- _文本节选_
* * *

很显然, 女主桑德拉正处在“上有老下有小,自己还有爱情烦恼”的多重困顿中,痛苦和甜蜜同时发生。

面对这些既现实,又带有强烈戏剧性的素材,好莱坞可能拍成像《永不妥协》式的女性英雄主义,放到东亚地区或许多多少少沾点苦情。 《晨光正好》则遵循了它的文化传统,从小细节到大风格完全是法国式的。

这首先表现在文化上相对开放且强调思辨 尽可能消除道德上的评断,专注探讨情感和欲望本质。

影片能够如此坦然乃至浪漫化地呈现女主所置身的出轨情事,又能自然展现一个前史复杂但不失友善的“重组大家庭”(比如前妻带着现任丈夫探望前夫和其伴侣,为了给前夫找养老院忙前忙后),其实都基于当地相对开放的社会文化氛围。

其二则体现在影片散文化的轻盈结构。

表达无需囿于沉重、深刻,通过日常化且看似重复的生活片段组接,巴黎生活的点点滴滴也成了一个角色,轻盈淡然且富有韵律地让景观之美与人物们的现实生活共存,在平静中实现亲密的情感共振。

不论是女主旁观女儿击剑训练,还是和情人第一次越界的亲吻,亦或是她在玻璃格子间聚精会神地干着同传工作,下班后遇到仰慕父亲的年轻学生,留联系方式时泪水夺眶而出…… 事情有大有小、各有悲喜,但未因戏剧性强弱在影片中分出贵贱,而是拥有同样重要的地位,占据着它们本该占据的时间篇幅,自然存在着 (坐公交、坐地铁时的“无事件”跟情人约会一样,都是生活里的一环), 呈现出一种熟悉、亲和的生活感。

但这种“重复”和“事无巨细”并不是机械照搬现实,而是 通过精妙的剪辑和剧作形成它的韵律,能够在日常化的重复中,牵引出人物、事态微妙且关键的变化。

在片中,几个核心人物一次又一次地经历着类似的琐碎、心痛考验,并期待着改变和安定。

因为疗养院环境待遇差、床位到期等现实原因,女主的老父亲不得不从一个疗养院转移到另一个疗养院,呈现出一种颇显凄凉的“漂泊状态”,直至最终落定了一家相对合适的疗养院。

每一次转院不仅让神志本就不清的父亲显得更加糊涂、衰朽,也会让桑德拉乃至整个家族的人有点迷失方向。 影片也在琐碎的重复中展示出一家人真实的劳心劳身,侧写出老龄化等社会现象。

这也和桑德拉探病的状态相呼应。

父亲恶化的病情与不断迫近的死亡阴影,都无比实在地摆在了女主和观众面前:

和从前智慧、深邃的哲学教授父亲相比,她要如何面对眼前这个近乎失智、身形残败的老人?

如何接受父亲更在意自己的伴侣而很难记起自己的现实?

* * *

- _数据摘录_
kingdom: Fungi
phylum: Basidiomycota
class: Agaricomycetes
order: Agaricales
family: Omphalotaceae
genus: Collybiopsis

* * *

- _任务要求_
根据上文关于影片《晨光正好》的评论,回答下列问题:
(a) 面对这类素材,好莱坞可能拍成像哪部影片式的女性英雄主义?
(b) 女主在玻璃格子间聚精会神地做的是什么工作?
(c) 女主的父亲从前是什么样的教授?

- _参考答案_
(a) 《永不妥协》。
(b) 同传工作。
(c) 智慧、深邃的哲学教授。